Your output should be the entries below, from the first line up to and including the line with "that will redirect", reproduced exactly and with no other lines.

Stored entries
──────────────────────────────
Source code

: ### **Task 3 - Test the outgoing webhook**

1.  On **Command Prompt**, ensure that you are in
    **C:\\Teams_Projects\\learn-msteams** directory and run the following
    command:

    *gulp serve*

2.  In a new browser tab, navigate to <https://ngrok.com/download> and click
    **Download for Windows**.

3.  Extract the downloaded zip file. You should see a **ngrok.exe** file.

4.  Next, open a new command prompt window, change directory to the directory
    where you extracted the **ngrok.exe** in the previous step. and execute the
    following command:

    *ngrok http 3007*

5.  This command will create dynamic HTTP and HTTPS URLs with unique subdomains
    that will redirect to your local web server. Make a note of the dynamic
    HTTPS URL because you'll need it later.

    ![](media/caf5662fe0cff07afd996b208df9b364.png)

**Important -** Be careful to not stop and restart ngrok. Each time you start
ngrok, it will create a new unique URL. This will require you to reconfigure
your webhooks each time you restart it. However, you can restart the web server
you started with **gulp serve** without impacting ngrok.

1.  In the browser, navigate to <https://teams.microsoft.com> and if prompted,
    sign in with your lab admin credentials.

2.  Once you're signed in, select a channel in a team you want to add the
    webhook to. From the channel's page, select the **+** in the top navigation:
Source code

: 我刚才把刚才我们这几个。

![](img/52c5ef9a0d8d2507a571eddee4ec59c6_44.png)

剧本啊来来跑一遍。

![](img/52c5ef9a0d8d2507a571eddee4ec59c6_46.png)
──────────────────────────────
- Solution for this problem:
Source code

: ### **Task 3 - Test the outgoing webhook**

1.  On **Command Prompt**, ensure that you are in
    **C:\\Teams_Projects\\learn-msteams** directory and run the following
    command:

    *gulp serve*

2.  In a new browser tab, navigate to <https://ngrok.com/download> and click
    **Download for Windows**.

3.  Extract the downloaded zip file. You should see a **ngrok.exe** file.

4.  Next, open a new command prompt window, change directory to the directory
    where you extracted the **ngrok.exe** in the previous step. and execute the
    following command:

    *ngrok http 3007*

5.  This command will create dynamic HTTP and HTTPS URLs with unique subdomains
    that will redirect to your local web server. Make a note of the dynamic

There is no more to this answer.